Shaugherssey v. Huffman's Adm'r

Opinion by

Judge Cofer:

It seems settled by the' authorities that when a testator directs his real estate to be sold, but fails to say by whom the sale shall be made, the executor will have the power of sale by implication. 2 Redfield on Wills 124; 1 Sugden on Powers 194.

If, therefore, the testator had plainly, or by necessary implication, directed his real estate to be sold, we should have no difficulty in holding that the sale made by the administratrix was valid. But we incline to the opinion that the will does not contain directions or authority to sell the real estate. It does not appear from the will that the testator owned any real estate. He does not direct all his estate to be sold, but only so much as shall be necessary to pay his debts. It does not appear that he had not ample personal estate to pay all his debts. Such estate is by law the primary fund for the payment of debts, and the testator, when directing a sale of so much property “as may be required to be sold to pay all debts,” may have referred alone to his, personal estate, and it ought to be presumed that he did so in the absence of more explicit language.

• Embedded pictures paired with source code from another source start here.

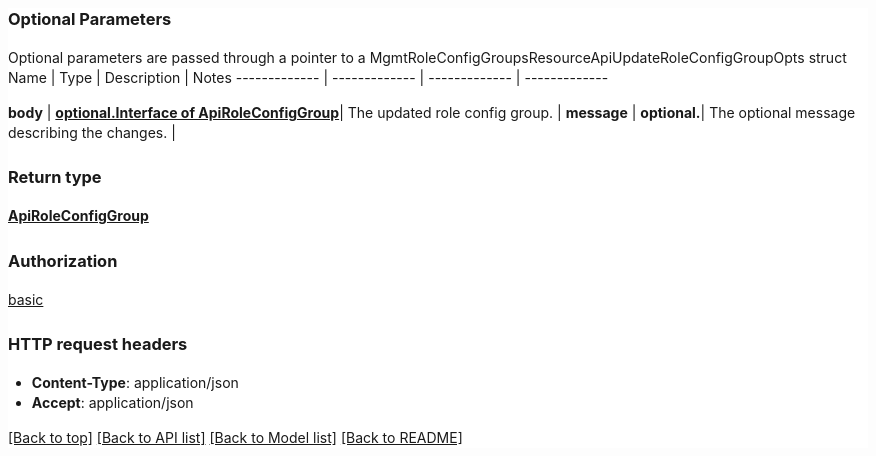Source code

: ### Optional Parameters
Optional parameters are passed through a pointer to a MgmtRoleConfigGroupsResourceApiUpdateRoleConfigGroupOpts struct
Name | Type | Description  | Notes
------------- | ------------- | ------------- | -------------

 **body** | [**optional.Interface of ApiRoleConfigGroup**](ApiRoleConfigGroup.md)| The updated role config group. | 
 **message** | **optional.**| The optional message describing the changes. | 

### Return type

[**ApiRoleConfigGroup**](ApiRoleConfigGroup.md)

### Authorization

[basic](../README.md#basic)

### HTTP request headers

 - **Content-Type**: application/json
 - **Accept**: application/json

[[Back to top]](#) [[Back to API list]](../README.md#documentation-for-api-endpoints) [[Back to Model list]](../README.md#documentation-for-models) [[Back to README]](../README.md)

The authorities cited by counsel do not, in our opinion, warrant us in holding that there was authority to any one to sell the real estate. The cases cited in 2 Sugden on Powers 198, are not like this. In Elton v. Harrison, the direction was to pay certain legacies within a year if the testatrix’s land in A. could be sold. There was express mention of the land, and a clear intention that it should be sold. It would have been absurd to say that the testatrix had made the payment of the legacies within the time prescribed to depend upon the doing of an act which she did not intend should be done. In Newton v. Bennett, the testator expressly directed all his estate to be sold forthwith. Lillard, et al., v. Robinson, 3 Litt. 415, involved a question of title to slaves.

The language of the will was, “I lend all my estate of all kinds to my wife during her natural life; and I give all the said estate to be divided equally between the children of Thomas Prather, de*715ceased, at her death, unless my said wife order it to the contrary.” The widow sold the slaves in contest and the court held that the sale was a valid and effectual exercise of the power conferred upon her by the will, in other words, that she had ordered to the contrary, and therefore the children of Thomas Prather were not entitled to the slaves.

Pat J oyes, Hagan & Cdruth, for appellant. J. W. Wilson, for appellees..

In Morse, et al., v. Cross, 17 B. Mon. 735, the testator gave all his estate after the payment of his debts to his wife “to hold, add to or dispose of at her own discretion during her life or widowhood for the purpose of keeping together and maintaining” his children. Those authorities do not justify us in holding that authority to sell real estate can be implied, from language such as occurs in the will before us. The only authority given even to sell personal estate is in case it should be required to pay debts.

If, however, the sale of real estate be necessary for the payment of the testator’s debts, and the sale was made at a fair price, we see no reason why, upon these facts being made to appear, the chancellor may not approve and confirm the sale, the purchaser being willing, as appears from his answer, to keep the property and pay for it upon being assured of a good title. But unless it be made to appear that a sale of real estate was necessary for the payment of debts, and that the sale was made at a fair price and may be approved and ratified by the chancellor without detriment to the devisees in remainder, the contract of sale should be rescinded upon equitable terms.

Judgment reversed and cause remanded for further proceedings.